In the first-line setting grade 3 diarrhoea is less frequent, less than 5% of the patients, so it shows that with wellness of the physicians the management is actually better with more proactive management of diarrhoea which facilitates, again, the administration of the drug. What we show also in the poster is that diarrhoea is related to the actual exposure to the drug so this is where dose reduction probably has to be done in patients with severe diarrhoea.
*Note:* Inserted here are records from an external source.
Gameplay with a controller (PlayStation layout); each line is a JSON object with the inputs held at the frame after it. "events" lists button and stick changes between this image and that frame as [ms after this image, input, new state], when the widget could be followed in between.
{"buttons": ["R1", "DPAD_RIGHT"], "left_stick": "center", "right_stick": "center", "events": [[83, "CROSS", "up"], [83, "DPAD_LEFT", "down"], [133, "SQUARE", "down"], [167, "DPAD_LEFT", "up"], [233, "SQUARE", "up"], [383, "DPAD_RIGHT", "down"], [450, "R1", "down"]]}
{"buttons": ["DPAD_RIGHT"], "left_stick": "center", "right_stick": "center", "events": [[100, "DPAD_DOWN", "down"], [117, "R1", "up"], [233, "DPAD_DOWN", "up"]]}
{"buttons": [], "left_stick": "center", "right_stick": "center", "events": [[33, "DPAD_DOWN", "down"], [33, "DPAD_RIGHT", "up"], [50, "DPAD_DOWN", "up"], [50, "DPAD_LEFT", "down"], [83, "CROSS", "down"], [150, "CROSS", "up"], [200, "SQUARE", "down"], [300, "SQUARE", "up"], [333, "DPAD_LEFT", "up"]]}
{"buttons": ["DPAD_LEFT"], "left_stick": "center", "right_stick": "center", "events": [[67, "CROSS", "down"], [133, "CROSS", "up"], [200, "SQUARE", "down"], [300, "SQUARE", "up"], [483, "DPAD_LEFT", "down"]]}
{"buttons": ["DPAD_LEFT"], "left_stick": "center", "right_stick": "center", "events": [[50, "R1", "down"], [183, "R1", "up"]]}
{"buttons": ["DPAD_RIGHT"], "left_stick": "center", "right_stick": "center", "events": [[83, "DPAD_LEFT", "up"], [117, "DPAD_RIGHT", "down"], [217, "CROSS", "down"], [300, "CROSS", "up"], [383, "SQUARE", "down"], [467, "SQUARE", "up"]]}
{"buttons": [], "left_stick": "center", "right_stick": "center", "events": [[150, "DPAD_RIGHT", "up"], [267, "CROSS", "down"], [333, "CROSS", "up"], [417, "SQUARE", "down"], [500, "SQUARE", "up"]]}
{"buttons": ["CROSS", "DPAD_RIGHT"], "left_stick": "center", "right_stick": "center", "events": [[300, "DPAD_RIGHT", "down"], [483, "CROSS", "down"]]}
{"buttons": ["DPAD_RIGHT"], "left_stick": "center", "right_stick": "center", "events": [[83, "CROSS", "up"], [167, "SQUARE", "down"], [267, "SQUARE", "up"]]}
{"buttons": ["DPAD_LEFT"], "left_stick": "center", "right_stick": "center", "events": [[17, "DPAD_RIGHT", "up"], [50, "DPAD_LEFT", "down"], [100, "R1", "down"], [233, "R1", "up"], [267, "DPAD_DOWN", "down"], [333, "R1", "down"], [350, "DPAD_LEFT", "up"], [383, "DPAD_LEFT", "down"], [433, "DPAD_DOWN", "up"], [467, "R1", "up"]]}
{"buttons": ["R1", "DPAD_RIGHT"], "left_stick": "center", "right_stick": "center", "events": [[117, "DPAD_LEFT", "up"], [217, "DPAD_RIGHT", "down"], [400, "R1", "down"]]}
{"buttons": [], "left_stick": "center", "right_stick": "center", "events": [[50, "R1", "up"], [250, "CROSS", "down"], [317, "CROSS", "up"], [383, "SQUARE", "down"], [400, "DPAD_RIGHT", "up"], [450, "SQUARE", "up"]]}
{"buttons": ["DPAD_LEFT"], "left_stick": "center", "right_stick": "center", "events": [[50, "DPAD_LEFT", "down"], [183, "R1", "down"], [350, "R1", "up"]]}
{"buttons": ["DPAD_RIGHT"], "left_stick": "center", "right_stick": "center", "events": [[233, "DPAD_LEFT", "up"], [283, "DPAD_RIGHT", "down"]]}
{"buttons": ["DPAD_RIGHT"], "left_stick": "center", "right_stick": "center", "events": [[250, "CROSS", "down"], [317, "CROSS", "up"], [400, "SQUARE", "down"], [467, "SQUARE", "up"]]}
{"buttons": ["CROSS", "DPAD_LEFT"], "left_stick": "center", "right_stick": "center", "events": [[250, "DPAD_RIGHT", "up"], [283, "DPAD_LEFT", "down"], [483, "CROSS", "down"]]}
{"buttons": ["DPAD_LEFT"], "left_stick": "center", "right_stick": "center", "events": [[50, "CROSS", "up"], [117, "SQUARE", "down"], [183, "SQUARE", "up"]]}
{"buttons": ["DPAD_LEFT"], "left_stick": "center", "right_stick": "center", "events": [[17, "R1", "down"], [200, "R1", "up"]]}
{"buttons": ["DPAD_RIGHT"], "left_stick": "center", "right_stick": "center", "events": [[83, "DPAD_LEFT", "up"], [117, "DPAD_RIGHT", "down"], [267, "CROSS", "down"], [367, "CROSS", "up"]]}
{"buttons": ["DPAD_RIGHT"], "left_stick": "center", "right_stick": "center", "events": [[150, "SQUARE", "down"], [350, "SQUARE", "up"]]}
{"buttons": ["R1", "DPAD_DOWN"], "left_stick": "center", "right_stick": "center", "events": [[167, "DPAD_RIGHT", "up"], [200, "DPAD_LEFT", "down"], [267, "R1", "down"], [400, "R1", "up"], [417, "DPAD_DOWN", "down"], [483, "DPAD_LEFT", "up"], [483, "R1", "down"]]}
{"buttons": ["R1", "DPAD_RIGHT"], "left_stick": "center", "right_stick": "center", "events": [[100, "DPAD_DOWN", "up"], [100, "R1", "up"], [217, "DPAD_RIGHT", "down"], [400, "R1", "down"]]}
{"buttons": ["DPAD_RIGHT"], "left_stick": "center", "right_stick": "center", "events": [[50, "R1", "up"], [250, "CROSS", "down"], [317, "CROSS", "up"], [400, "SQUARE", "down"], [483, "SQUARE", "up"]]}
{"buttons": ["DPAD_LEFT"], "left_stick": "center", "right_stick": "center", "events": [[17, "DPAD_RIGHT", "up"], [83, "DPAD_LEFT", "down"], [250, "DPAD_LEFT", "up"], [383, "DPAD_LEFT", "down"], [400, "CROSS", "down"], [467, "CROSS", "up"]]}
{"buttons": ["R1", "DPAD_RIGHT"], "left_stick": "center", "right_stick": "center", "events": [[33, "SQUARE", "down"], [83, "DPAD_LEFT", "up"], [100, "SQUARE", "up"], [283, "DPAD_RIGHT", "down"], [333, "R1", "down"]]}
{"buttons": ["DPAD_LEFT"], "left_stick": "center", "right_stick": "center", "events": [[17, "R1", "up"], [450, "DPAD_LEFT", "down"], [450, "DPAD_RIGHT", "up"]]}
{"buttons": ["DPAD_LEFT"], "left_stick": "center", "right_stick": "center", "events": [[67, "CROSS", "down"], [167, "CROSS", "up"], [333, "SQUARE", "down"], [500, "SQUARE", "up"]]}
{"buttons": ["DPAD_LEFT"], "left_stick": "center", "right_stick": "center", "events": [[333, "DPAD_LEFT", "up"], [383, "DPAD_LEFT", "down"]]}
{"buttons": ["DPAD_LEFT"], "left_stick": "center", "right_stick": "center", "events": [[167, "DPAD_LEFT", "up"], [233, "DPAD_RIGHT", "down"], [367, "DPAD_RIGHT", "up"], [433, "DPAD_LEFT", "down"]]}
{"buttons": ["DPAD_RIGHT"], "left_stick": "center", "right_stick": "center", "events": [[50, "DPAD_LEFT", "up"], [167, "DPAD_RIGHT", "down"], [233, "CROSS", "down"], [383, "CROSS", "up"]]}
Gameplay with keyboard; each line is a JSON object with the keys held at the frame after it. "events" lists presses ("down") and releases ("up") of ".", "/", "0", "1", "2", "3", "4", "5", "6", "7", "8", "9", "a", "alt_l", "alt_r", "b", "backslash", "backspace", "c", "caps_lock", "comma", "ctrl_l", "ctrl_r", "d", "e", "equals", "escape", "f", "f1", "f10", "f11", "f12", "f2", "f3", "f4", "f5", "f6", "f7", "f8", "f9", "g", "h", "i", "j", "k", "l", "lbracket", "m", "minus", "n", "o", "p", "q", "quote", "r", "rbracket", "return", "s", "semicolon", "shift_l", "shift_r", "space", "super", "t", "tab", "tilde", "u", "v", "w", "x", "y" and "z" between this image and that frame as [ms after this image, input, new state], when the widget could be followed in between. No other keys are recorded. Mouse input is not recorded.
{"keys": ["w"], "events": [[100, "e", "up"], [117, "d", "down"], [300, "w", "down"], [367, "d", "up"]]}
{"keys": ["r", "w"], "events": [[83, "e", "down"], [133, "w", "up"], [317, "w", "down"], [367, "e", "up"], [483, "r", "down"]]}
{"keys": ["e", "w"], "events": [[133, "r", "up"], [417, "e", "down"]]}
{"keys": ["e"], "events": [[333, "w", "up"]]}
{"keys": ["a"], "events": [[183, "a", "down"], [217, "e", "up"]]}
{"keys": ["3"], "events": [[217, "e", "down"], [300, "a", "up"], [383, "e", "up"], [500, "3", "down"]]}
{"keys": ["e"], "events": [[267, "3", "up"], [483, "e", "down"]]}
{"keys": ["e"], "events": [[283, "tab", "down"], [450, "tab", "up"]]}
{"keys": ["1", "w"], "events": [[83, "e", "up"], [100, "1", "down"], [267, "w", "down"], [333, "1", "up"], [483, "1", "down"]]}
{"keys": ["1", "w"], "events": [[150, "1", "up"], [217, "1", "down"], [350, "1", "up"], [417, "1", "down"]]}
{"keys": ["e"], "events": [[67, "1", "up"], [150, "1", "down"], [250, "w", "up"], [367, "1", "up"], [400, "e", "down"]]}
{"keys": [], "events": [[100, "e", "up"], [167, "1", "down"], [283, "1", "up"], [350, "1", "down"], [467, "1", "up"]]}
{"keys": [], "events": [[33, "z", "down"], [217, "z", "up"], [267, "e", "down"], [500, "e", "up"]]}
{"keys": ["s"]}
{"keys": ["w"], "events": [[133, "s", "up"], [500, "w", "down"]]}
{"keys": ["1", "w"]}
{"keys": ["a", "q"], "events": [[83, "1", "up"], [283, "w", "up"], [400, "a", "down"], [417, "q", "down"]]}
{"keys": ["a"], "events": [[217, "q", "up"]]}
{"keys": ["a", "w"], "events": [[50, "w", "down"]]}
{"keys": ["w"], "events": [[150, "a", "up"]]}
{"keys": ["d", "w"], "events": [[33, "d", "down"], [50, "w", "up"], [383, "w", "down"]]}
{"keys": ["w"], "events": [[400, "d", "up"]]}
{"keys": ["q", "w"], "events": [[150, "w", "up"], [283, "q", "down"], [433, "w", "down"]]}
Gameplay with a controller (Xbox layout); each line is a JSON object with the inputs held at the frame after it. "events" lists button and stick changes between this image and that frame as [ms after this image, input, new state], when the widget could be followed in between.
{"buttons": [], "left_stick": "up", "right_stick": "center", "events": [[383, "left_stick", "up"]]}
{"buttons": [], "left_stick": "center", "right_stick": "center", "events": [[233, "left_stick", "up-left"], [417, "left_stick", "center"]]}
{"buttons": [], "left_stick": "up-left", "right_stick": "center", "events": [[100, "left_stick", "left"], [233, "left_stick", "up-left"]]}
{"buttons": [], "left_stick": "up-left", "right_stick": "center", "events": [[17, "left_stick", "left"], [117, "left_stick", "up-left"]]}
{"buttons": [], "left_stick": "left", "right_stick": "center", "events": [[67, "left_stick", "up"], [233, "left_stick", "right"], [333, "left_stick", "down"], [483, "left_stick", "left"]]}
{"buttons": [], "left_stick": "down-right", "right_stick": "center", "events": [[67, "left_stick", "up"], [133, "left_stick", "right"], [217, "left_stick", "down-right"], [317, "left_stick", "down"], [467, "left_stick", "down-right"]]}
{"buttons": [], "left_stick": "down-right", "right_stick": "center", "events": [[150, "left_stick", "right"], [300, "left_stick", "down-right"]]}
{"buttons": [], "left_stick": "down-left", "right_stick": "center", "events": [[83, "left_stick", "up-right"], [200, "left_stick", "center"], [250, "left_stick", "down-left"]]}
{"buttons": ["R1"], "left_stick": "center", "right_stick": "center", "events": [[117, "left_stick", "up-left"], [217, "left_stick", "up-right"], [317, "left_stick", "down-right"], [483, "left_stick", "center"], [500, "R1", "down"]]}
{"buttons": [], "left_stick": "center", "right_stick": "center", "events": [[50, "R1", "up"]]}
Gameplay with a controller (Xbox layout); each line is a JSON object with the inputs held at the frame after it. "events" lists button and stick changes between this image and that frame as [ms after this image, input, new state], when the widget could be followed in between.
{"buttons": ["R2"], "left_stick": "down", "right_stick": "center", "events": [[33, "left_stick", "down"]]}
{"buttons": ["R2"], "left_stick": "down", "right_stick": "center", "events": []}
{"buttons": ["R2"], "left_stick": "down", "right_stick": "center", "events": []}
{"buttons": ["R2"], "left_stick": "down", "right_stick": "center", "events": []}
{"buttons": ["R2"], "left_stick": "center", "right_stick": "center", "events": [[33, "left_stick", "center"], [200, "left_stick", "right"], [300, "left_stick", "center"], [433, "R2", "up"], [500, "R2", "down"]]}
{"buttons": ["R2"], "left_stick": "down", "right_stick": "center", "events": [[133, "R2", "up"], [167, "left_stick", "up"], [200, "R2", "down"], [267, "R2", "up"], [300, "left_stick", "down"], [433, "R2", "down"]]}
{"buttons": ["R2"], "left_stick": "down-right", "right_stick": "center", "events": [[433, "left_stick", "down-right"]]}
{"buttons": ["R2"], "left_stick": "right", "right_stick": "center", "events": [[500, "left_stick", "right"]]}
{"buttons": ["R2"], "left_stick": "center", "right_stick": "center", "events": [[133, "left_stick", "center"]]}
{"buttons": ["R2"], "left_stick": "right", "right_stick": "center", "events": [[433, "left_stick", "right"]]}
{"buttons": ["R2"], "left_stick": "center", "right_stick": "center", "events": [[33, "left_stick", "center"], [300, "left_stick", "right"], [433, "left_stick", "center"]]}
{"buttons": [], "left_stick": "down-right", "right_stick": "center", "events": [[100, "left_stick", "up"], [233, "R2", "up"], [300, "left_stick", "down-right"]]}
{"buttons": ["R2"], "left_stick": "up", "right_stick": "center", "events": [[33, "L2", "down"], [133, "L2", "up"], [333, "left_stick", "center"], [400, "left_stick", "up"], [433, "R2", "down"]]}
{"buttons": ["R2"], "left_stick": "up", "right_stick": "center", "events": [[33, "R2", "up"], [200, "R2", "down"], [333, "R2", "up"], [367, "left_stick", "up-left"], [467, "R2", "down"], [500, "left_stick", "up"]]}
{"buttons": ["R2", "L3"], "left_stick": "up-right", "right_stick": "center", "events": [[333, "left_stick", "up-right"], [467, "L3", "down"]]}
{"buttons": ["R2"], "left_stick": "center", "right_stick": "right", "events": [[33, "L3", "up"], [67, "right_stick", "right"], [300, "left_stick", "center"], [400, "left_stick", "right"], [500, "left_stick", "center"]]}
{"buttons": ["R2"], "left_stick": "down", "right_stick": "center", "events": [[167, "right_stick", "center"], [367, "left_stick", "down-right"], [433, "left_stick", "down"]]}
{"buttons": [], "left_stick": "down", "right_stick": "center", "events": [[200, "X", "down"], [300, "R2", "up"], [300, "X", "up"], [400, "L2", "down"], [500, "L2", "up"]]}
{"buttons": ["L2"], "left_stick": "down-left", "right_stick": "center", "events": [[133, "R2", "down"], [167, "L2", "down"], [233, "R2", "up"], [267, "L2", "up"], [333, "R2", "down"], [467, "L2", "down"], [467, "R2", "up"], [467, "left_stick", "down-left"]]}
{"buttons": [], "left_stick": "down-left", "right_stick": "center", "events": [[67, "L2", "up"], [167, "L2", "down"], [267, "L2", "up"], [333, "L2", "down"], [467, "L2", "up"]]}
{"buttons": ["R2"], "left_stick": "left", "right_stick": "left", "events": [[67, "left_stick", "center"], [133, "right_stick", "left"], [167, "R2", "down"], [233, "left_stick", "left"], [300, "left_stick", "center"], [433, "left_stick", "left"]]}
Did the change in dose affect the efficacy? What are the clinical implications of the findings?

When we do a dose reduction with sevabertinib it doesn’t impact the outcome, it was well demonstrated across this cohort. What we also see is that the global frequency is the same in the first-line setting, second-line setting. So the key message is that we need to have a prophylactic management of these patients. My practice is to prescribe loperamide to all the patients at a small dose when starting this drug and then proactive monitoring of the patient. It’s something that you have to discuss also with the patients at baseline to avoid the grade 3 events.

Sevabertinib is now being tested in the first-line setting in the SOHO-2 trial. It’s a situation where we have multiple options coming – zongertinib has just been approved by the FDA, it’s another oral TKI with a similar profile in terms of efficacy and also safety. So this prophylaxis of diarrhoea is something that we need to integrate into the clinical practice for these patients.